LOL  I never really thought of it like that.


----------



## DMcFadden (Jul 14, 2009)

Grillsy said:


> DMcFadden said:
> 
> 
> > Statistically, there are a higher percentage of mega churches among the Restorationists (their prefered moniker) than any other denomination or group.
> ...



If you take a class in one of their schools on church history, it will inevitably be called "Restoration History" or the "History of the Restoration Movement" or some such thing. Calling themselves "only Chrisitans" is a pretty long term preference too. The full line is: "We are not the only Christians, we are only Christians." My comment was that they generally feel that "Campbellite" is a term of derision (besides they are "only Christians" not followers of Stone or Campbell), although they will accept historical lineage from the "Stone-Campbell" movement or Restoration Movement.


----------



## LawrenceU (Jul 14, 2009)

It is true that the American Restoration movement has a very bad theological base. But, I would ask that you pray for the people in this movement. There are some very good things going on in the movement today. There are streams within the movement that are urging a move to theological soundness.

If you want to have a viable dialogue with someone in one of those churches never use the term 'Campbellite' with them. That will do no good at all.


----------



## Grillsy (Jul 14, 2009)

LawrenceU said:


> It is true that the American Restoration movement has a very bad theological base. But, I would ask that you pray for the people in this movement. There are some very good things going on in the movement today.

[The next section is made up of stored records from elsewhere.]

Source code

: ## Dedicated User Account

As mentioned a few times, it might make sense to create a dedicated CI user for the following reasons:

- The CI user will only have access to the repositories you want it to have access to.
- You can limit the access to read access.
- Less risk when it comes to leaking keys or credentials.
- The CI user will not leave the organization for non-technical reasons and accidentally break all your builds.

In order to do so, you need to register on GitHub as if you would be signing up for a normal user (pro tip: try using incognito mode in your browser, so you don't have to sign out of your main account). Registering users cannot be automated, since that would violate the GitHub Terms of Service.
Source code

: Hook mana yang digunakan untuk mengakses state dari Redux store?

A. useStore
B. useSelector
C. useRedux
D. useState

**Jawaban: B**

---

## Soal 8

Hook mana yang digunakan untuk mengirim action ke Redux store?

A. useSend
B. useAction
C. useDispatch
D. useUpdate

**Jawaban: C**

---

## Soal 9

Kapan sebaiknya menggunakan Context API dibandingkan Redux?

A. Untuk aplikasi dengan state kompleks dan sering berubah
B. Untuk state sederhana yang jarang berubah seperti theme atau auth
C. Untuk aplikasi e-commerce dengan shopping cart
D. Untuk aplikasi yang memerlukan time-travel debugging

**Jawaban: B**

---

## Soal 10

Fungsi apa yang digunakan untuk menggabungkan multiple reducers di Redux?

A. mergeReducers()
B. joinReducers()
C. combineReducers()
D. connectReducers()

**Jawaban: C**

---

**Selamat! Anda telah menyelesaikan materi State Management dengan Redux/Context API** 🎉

There are streams within the movement that are urging a move to theological soundness.
> 
> If you want to have a viable dialogue with someone in one of those churches never use the term 'Campbellite' with them. That will do no good at all.



Lawrence you are absolutely right about not using the term Campbellite if you want to have a dialogue with one of them.

I used the term here simply to avoid any confusing among certain groups who would call themselves "Christian" or any of the other ambiguous nomenclatures that they claim.

-----Added 7/14/2009 at 11:55:40 EST-----



DMcFadden said:


> Grillsy said:
> 
> 
> > DMcFadden said:
> ...




When I took the class it was called Restoration Heritage (had to take it to graduate). To be honest when taking the class, I found it a little spooky, almost cultic.


----------